For months, we’ve debated and analyzed and marvelled at the 22 people who at one time were considered real(ish) contenders for the presidency. Some 45 million people have already weighed in, helping shrink the field down to five (or two, depending on whom you ask) — a seeming validation of the laborious process that demands each state savor the candidates like a political gourmand before reaching a conclusion.
Here, toward the home stretch of this thing, it’s easy to forget that this isn’t the only path to the presidency. That a guy became president in 1974, for example, simply by virtue of being in the right place at the right time. Gerald Ford was plucked from the House to be Richard Nixon’s vice president, a job he held for about nine months, until his promotion. The only election he won to get there was besting Jean McKee in the 1972 race for Michigan’s 6th Congressional District. The 118,027 people who voted for Ford that year had no idea that they were, in effect, choosing the next president.

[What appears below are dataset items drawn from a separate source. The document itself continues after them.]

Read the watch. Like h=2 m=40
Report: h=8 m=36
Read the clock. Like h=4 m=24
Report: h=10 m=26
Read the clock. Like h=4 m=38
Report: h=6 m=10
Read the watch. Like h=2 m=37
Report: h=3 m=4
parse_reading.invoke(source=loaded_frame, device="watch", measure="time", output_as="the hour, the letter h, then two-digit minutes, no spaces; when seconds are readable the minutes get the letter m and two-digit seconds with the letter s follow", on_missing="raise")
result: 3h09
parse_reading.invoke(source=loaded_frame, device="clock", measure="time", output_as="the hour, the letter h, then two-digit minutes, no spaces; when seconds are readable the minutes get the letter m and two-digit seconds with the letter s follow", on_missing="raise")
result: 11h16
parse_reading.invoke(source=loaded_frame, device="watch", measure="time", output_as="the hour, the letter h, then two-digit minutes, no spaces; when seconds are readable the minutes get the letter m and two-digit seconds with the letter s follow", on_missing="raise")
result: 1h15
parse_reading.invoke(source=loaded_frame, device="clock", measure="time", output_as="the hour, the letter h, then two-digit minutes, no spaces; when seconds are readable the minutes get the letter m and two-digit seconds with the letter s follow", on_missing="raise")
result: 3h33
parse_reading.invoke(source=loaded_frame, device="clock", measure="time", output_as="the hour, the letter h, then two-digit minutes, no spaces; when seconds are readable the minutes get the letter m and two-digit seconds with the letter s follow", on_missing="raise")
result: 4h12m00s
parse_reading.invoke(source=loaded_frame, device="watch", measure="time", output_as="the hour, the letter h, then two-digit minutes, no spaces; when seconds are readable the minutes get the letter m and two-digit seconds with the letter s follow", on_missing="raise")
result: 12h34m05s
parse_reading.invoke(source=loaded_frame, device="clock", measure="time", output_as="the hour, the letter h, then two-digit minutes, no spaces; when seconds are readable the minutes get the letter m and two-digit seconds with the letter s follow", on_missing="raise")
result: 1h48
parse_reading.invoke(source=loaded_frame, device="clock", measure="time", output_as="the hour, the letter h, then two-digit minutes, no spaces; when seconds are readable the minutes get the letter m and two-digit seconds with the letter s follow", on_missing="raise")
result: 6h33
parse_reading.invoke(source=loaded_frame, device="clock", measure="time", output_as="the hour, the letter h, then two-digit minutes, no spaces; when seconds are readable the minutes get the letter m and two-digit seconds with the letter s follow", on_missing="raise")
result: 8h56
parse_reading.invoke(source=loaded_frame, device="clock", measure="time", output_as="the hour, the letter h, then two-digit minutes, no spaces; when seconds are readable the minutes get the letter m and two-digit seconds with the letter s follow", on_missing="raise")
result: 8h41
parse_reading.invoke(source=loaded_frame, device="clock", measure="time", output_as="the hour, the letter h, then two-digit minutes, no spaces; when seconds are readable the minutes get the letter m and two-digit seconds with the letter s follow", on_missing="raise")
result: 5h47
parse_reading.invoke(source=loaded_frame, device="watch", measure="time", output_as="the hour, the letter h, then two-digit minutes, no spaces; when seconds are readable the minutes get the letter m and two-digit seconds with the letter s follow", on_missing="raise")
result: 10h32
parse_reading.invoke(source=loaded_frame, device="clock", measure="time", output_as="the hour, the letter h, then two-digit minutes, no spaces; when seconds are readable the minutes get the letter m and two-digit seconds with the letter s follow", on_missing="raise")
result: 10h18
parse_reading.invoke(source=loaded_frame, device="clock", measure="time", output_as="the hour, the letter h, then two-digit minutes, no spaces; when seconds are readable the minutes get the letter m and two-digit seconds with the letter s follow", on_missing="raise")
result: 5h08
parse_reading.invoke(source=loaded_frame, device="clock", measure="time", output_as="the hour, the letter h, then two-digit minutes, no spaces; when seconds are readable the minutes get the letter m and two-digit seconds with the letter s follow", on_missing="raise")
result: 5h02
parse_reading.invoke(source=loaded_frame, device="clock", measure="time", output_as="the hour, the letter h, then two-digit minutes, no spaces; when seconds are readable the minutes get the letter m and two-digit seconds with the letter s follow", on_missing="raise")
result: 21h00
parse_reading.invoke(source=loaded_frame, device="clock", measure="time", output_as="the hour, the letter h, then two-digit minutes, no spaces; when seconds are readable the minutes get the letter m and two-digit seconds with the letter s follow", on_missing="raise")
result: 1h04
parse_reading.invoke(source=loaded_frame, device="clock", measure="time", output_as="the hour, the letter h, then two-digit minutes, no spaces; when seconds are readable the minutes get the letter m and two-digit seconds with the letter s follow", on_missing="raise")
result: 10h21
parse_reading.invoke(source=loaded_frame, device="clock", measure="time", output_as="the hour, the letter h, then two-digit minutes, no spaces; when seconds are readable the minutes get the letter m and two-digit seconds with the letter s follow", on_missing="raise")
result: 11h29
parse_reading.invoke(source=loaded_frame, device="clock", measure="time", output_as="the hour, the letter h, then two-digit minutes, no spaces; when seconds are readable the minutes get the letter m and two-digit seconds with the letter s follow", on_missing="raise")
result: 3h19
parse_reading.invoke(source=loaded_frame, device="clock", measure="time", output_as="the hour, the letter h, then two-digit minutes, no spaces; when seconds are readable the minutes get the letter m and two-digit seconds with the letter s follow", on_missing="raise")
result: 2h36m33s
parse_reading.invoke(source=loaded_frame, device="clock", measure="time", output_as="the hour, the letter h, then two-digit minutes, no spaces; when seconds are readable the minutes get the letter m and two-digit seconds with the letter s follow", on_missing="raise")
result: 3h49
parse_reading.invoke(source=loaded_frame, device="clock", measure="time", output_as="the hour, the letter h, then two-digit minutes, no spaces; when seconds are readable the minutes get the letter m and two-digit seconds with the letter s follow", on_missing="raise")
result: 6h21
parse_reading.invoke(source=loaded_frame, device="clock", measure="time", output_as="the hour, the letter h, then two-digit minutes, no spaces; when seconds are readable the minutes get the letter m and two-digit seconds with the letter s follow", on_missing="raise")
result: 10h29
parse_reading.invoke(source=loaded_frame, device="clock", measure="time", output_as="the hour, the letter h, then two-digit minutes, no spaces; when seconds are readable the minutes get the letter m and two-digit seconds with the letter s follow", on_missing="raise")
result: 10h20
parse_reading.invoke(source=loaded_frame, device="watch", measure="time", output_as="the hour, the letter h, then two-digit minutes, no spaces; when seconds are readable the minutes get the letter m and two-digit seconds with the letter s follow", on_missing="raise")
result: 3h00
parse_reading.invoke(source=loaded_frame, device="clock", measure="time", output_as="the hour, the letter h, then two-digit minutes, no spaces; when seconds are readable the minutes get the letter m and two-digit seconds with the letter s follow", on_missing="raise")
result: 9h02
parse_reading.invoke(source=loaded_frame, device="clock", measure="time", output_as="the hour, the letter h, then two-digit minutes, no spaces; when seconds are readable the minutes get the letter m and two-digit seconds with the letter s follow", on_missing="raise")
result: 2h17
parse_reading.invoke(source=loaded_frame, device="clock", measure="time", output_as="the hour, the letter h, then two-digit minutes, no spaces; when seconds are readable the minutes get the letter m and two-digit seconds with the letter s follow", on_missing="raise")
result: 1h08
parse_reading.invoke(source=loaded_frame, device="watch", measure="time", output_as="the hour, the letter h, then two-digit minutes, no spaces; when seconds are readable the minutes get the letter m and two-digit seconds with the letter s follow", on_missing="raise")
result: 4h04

That, in a nutshell, is what makes the vice presidency so bizarre. Nixon could have picked anyone he wanted, and, once confirmed by Congress, left that person in control of the United States. It wasn’t even 118,027 people that elected Ford. It was 479 people, 387 of whom worked alongside Ford in the House. Those 479 people — 0.001 percent of those who’ve voted so far — chose the next president.
How a presidential candidate decides on a vice president, explained https://t.co/XLl387EVrM
— Post Politics (@postpolitics) April 29, 2016
Even under non-bizarre circumstances, choosing a vice president is an unusual part of the process.
“It’s a very peculiar arrangement,” former White House counsel Bob Bauer told us when we spoke with him by phone on Thursday. “A person decides to take another person to be vice president of the United States. And all of the resources that are required for evaluating the choice and then proceeding with it are privately deployed.” All of the money and consideration and effort that goes into the presidential understudy happens quietly and according to the whims of only one person: the nominee.
Or, sometimes, just a candidate. Ted Cruz’s announcement this week that he had selected Carly Fiorina to be his running mate (on the off-chance that he earns the chance to run) contained a lot of oddities, including that it was a bit presumptuous. But it was also strange because it was so early.
Bauer was co-chairman of an effort by the Bipartisan Policy Center to draft a set of recommendations for the vice-presidential vetting process. As part of that, the group created a chart showing when vice presidents had been announced relative to the flow of a campaign. Normally, it’s shortly before the convention, allowing for time to both win the nomination and thoroughly vet someone. Cruz skipped the former by so much that one can reasonably question how well he did the latter.
The Bipartisan Policy Center report figures that you should allow for about two months, at a minimum, for a thorough vetting process (which would require Cruz’s efforts on Fiorina to have begun about two weeks after she dropped out). Why so long? Because uncovering every minute detail you could ever want to know about someone else takes a bit of time.